"Abstract Machine" proposes an experimental visualisation of the Digital Collection of the New York Public Library, collection made up of digitised visual documents, dating from the 16th to the 20th century, which are grouped into different categories, including: plants, African Americans, gods, history, blacks, Spanish, property, ornaments, slavery, ethnography, birds, Indians of North America, World War I, waterfalls, and so on.
In doing this, an experimental, collaborative practice was carried out, that seeks through the black boxes of Artificial Intelligence, which was trained to learn to see and classify new images thanks to the information of more than 180,000 documents from this Collection. In visualising the processes whereby artificial vision acquires its capacity to see, instead of focusing exclusively on its operativity, we will be able to benefit from the capacities of this technology, without thereby having to lose our own agency. In this way we will find new ways of relating ourselves with things, with their representations and meanings, beyond having to freeze information in the pre-established, automatised categories propagated by the implementation of Artificial Intelligence.
The project is formalised by:
1) a selection of 15 images from the Collection, which shows, through heat mapping, the fragments of these images that were most relevant for the artificial vision in learning;
2) a general atlas where, thanks to these fragments, the patterns established by Artificial Intelligence are visualised. We could say that this atlas offers a general map of the Collection’s unconscious;
3) a book where we find a selection of fragments extracted from the general atlas, now accompanied by the main and secondary categories (when existing), which the artificial vision related with during the learning process;
and 4) an interface which through the eyes of artificial vision makes it possible for the user/spectator to navigate through the eighty-three categories selected from the Collection.

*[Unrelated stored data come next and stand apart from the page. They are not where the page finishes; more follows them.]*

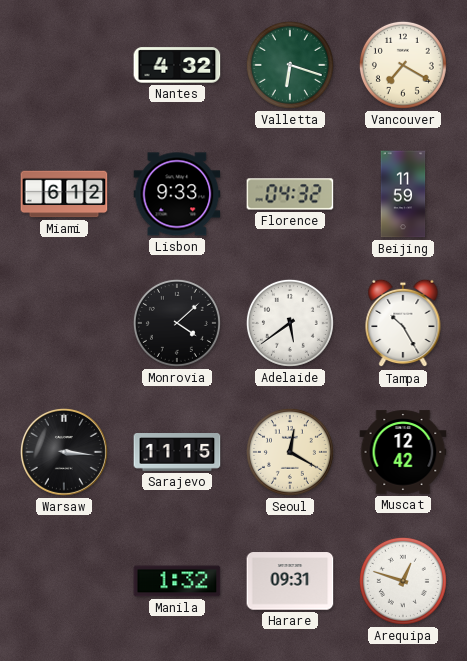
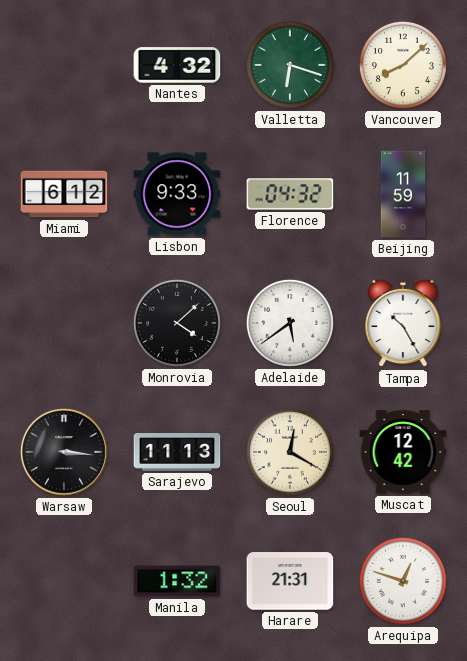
Vancouver: 7:20 -> 8:08
Sarajevo: 11:15 -> 11:13
Harare: 09:31 -> 21:31
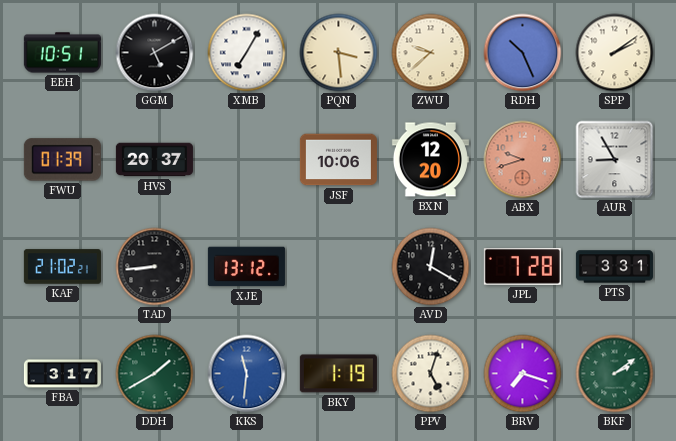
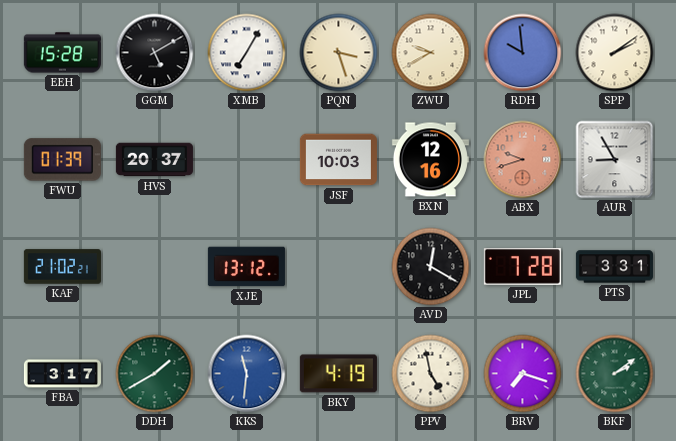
EEH: 10:51 -> 15:28
PQN: 3:29 -> 3:27
ZWU: 9:38 -> 9:40
RDH: 10:26 -> 9:59
JSF: 10:06 -> 10:03
BXN: 12:20 -> 12:16
TAD: 8:44 -> none
BKY: 1:19 -> 4:19
PPV: 5:03 -> 4:58
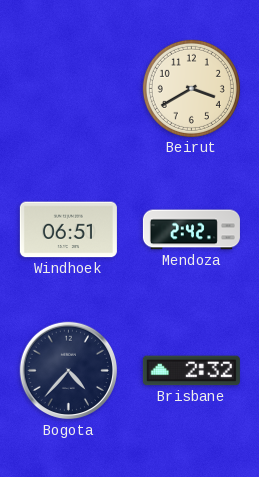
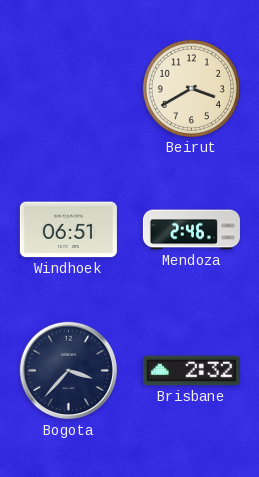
Mendoza: 2:42 -> 2:46
Bogota: 4:37 -> 3:37
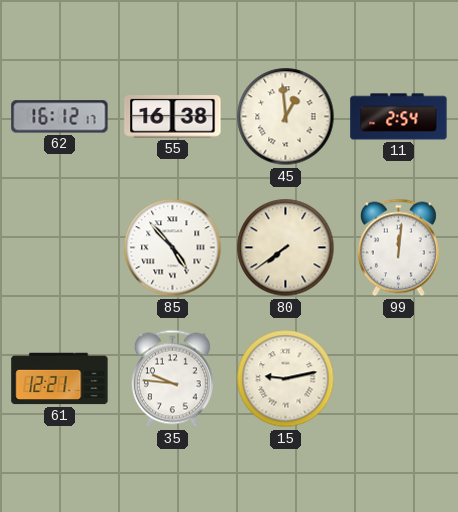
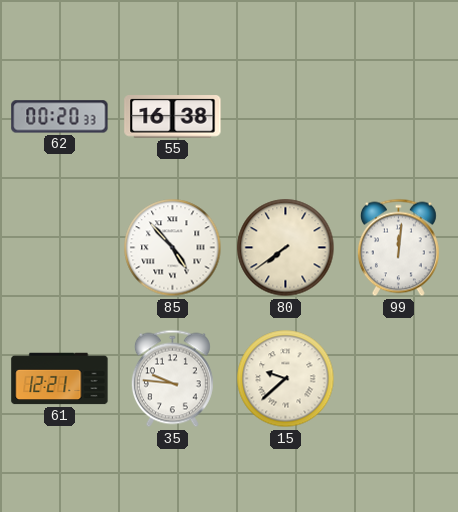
62: 16:12 -> 00:20
45: 12:59 -> none
11: 2:54 -> none
15: 9:13 -> 9:38
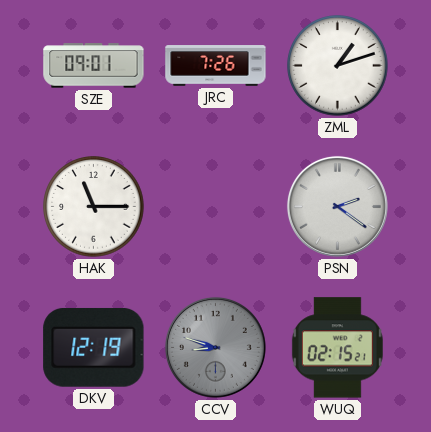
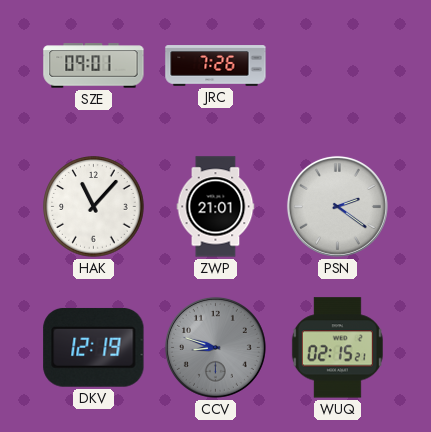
ZML: 1:12 -> none
HAK: 11:15 -> 11:07
ZWP: none -> 21:01
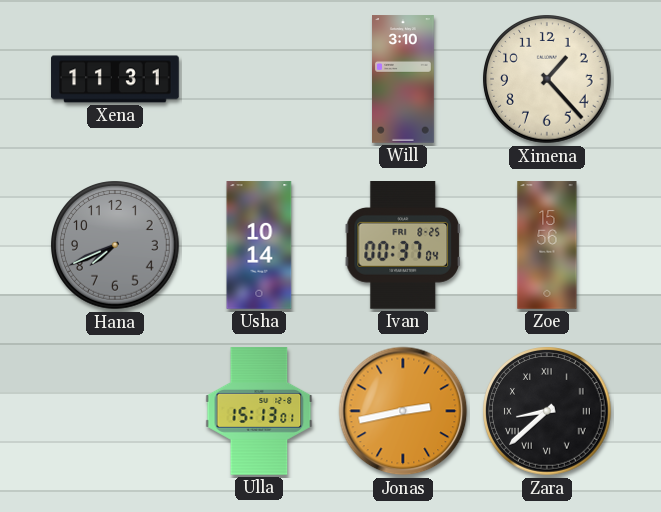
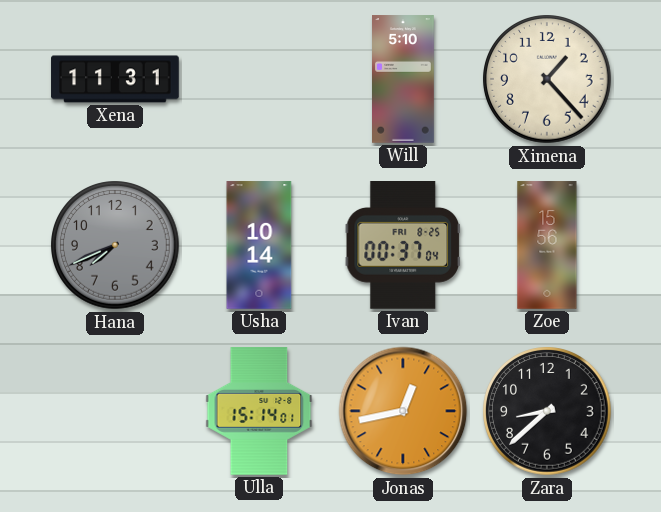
Will: 3:10 -> 5:10
Ulla: 15:13 -> 15:14
Jonas: 2:43 -> 12:43
Zara numerals: Roman -> Arabic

Through interaction with the spectator, each of the fragments of the interface will activate a new atlas, giving access to new fragments associated with a new category, as well as a new group of secondary categories, thus creating a rhizomatic gamification that seeks to offer an experience where the intentions of the human and the technical machine are exchanged.

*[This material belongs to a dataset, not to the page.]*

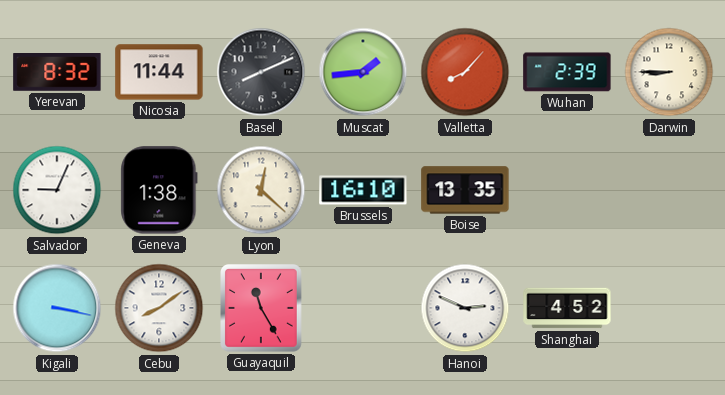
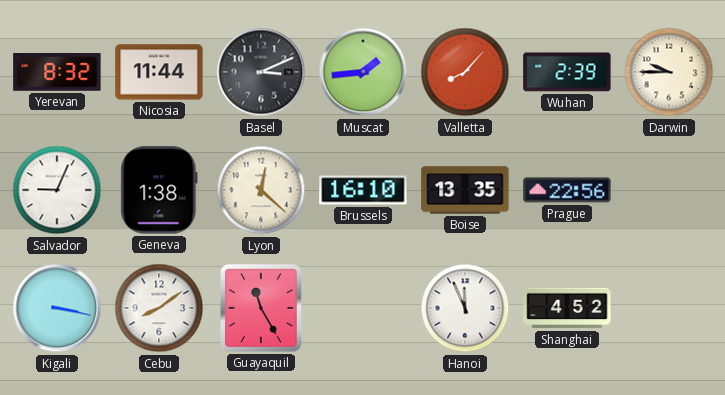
Basel: 8:11 -> 3:11
Darwin: 8:45 -> 9:45
Prague: none -> 22:56
Hanoi: 2:49 -> 11:56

“Abstract Machine” has thus de-territorialised the Collection, will allow us to navigate through its latent and liminal spaces. It is an ongoing re-composition that de-articulates the logic of the relationships between categories and representations, offering the possibility of discovering new articulations between them. The onus is now on the spectator to create machine with “Máquina abstracta”, drawing his or her own conclusions and carrying out new re-territorialisations of words and things.
© Andrés Pachón, Abstract Machine. All pictures courtesy of the artist.
The book works as an independent piece, presenting a selection of those visual patterns that Artificial Intelligence established during its learning, fragments of images that will allow us to visualize the unconscious of the Collection, through the relationships that Artificial Intelligence established between categories and representations.
Introduction by Luís Quintais, anthropologist and researcher.
Text and pictures by Andrés Pachón
Pachón, Andrés, 2020, "Máquina Abstracta"
Madrid: La Micro. ISBN: 9788494134265
Paperback format and silver stamping, 320 pages, 135 illustrations, 10,5x15 cm.
* This project has been produced thanks to the 2019 Leonardo Grant for researchers and cultural creators from the BBVA Foundation.
Andrés Pachón (Madrid, 1985), based in Porto, Portugal. His work is focused on the construction of the colonial imaginary through the use of photographic archives in anthropology and ethnography. In this context, he developed his work through collaborations with institutions such as the Musee du Quai Branly in Paris, National Museum of Anthropology in Madrid and the Photographic Archive of Art Museum of Lima (MALI) in Peru. His visual work reflects on the construction of knowledge through photography, establishing relationships between the practices of the 19th and 20th centuries, and the current uses of technology, as is the case of his current research on visualization and cognition in the area of Artificial Intelligence.